I have several--teaching overseas for a year was significant since I now am better able to consider issues from an "other than American" viewpoint. I watched the '96 Olympics from a South Korean viewpoint on South Korean TV...much different than our own coverage of the events as you might expect.
The birth of my children were significant events that changed my life more than I could have ever imagined.
The death of my father was a cage-rattler. He had been sick for many years, but that didn't make the actual event of his death any less severe. That was three years ago and I still miss him terribly.
My mother's diagnosis of ovarian cancer has made me stop and survey things more carefully. I have a calmer, more targeted spirit than I did before...there is a purpose in my life now that I never felt as strongly before this roller coaster ride.
I am a firm believer that things and people come into our lives--bad or good--to mold us into the people we are supposed to become. There is something to be learned from every experience. Dad used to say, "That which does not kill us only makes us stronger." There is much truth in this statement.
While I'm not exactly a grey beard, I'll nominate the toppling of the Berlin Wall as a significant moment in history. That was when our generation began to think, "What if communism can truly be defeated?" Then, when The Soviet Union collapsed in 1996, we saw the rise of democracy on a level never deemed possible only five, ten years before.

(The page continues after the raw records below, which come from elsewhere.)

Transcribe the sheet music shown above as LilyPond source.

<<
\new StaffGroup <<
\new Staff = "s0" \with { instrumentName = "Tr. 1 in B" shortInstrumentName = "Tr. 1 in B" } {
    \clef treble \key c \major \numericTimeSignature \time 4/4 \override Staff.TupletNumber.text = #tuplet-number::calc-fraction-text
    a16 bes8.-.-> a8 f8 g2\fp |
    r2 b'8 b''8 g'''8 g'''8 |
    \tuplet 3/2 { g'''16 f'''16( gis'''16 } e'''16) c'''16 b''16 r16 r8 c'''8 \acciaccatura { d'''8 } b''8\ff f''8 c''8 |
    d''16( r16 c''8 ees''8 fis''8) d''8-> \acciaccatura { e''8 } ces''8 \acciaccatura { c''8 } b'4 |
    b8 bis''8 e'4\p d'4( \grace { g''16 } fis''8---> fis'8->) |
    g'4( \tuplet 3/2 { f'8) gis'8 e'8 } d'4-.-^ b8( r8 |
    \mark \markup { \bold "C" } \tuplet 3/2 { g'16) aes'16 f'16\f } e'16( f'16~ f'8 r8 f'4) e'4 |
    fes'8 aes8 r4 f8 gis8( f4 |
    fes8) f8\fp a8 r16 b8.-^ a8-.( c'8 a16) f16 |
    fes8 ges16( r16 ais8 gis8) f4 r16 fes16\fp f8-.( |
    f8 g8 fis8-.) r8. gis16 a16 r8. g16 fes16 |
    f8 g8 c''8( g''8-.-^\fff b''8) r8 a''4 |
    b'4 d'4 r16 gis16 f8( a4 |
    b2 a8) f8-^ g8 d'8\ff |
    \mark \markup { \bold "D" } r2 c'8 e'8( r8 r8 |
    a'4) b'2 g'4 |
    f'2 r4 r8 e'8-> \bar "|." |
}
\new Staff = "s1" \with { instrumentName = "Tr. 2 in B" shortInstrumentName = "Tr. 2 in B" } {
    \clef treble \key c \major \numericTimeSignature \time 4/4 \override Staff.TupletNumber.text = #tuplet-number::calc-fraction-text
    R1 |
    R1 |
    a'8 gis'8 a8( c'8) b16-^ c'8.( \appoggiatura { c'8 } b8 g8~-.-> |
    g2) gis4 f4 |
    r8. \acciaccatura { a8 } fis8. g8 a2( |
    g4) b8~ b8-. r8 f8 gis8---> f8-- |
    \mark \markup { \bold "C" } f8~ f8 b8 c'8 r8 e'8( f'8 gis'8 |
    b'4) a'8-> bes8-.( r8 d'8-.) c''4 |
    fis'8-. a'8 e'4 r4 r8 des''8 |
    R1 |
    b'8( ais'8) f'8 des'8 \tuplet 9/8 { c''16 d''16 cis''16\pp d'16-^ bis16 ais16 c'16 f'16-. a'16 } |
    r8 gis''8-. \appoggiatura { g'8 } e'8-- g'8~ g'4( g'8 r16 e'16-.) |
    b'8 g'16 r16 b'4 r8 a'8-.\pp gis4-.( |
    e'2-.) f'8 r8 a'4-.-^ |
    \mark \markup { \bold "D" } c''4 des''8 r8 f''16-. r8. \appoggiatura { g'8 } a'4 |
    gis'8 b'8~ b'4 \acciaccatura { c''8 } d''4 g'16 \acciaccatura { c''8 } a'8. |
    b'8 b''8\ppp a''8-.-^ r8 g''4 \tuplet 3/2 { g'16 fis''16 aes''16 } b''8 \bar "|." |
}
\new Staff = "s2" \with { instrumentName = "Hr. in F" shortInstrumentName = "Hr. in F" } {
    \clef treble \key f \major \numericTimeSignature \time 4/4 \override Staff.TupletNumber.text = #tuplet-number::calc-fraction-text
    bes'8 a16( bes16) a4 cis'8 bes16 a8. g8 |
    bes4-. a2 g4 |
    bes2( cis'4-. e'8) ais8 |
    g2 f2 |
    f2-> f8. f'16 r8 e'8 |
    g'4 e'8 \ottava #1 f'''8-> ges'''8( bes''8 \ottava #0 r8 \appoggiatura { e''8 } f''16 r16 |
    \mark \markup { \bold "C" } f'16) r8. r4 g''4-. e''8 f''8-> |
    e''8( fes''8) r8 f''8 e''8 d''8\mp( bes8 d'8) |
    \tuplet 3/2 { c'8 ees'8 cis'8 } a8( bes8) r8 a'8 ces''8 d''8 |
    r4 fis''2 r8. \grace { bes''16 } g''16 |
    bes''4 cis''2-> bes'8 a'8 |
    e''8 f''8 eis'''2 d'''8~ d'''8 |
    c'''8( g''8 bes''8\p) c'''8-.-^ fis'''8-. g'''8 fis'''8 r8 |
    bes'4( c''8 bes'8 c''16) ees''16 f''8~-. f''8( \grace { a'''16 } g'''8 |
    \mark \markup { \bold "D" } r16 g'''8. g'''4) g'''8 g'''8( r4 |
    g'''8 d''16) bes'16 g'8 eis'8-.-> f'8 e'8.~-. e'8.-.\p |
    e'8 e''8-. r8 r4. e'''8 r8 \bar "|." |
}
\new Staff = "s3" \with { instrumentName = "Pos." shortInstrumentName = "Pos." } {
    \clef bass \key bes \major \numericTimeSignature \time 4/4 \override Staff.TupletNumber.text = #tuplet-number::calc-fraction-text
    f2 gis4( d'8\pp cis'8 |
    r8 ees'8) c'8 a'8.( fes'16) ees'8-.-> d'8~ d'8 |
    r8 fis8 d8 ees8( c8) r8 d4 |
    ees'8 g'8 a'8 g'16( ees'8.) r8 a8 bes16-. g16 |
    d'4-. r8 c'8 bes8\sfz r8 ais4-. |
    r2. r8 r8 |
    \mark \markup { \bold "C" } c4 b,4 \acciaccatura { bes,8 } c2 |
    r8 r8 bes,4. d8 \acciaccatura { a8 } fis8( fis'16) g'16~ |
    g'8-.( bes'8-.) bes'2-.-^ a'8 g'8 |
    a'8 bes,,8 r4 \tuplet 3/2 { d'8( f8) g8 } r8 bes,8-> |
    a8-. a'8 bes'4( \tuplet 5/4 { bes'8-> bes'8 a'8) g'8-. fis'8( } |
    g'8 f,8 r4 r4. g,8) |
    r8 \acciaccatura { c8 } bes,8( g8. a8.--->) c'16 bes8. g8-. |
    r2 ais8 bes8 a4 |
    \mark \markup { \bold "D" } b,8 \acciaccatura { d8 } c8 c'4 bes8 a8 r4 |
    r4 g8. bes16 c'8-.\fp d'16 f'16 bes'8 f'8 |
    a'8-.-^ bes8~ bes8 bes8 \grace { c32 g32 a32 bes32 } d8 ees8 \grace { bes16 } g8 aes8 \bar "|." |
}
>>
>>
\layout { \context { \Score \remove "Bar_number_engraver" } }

If you want to think further back, and this is far beyond my time, what about the first detonation of an atom bomb? When the American forces poured a furious wave of devastation on Hiroshima and Nagasaki, the world knew what it was to have a true super power on the international scene... one that was capable of truly wonderful and horrible things. I can't think of any greater show of power.
On the wider scope, the 9-11 attacks were the big thing but that is because I am too young for anything else. I vaguely remember Desert Storm as that was the first "real war" my generation experienced (I was born in 1983). 9-11 really got a lot of people thinking about how we treat ourselves, the world, and forces us to think about how the rest of the world functions and views us as well.
My personal event was when my dad had a brain aneurysm a few years back and almost died (he is 100% now) so I really reevaluated my priorities and views of family.
If you are speaking of national and international events, I would have to say September 11, 2001's terrorist attacks changed so much about how I view the world, our national security, and my own values/goals/beliefs. Another event that I remember vividly as a child was the fall of the Berlin Wall. That was a monumental moment in world history.
As for personal events, the births of my two children 8 and 6 years ago and the deaths of my father 8 years ago and my boyfriend 1 1/2 years ago have been significant to my life in many ways!
Although I can't argue with 9/11, I'll nominate a year --- 1968 when many of you probably weren't around. The assassination of Martin Luther King in April, Robert Kennedy in June, the Democratic convention and the ever escalating war in Vietnam tore apart a generation in a way that nothing else ever has in my lifetime. If I can be a little generous with the calendar, the Woodstock experience in 1969 spoke of the new generation; it was only a temporary thing, but it representated a radical change in the values of an entire generation.
That's a rather personal question, don't you think? For me, perhaps the most significant event that happened in my life had to be the death of my father. I was utterly devasted because his death was sudden and unexpected, and he was far too young to die when he did. My life changed so much after that, and I'm not the same person I was before.
Are you looking for what we think are important national or international events that occurred during our lifetimes? Or are you looking for things that happened to people individually and that shaped their lives?
I be the one to bring up the new significant event. I don't really like politics never been into it, but President Obama inauguration is really significant. I read somewhere that his inauguration is going to cost 150 million dollars. Bill Clintons inauguration was 33 million and George Bush was 42 million. How can they spend this much money when the economy is so bad?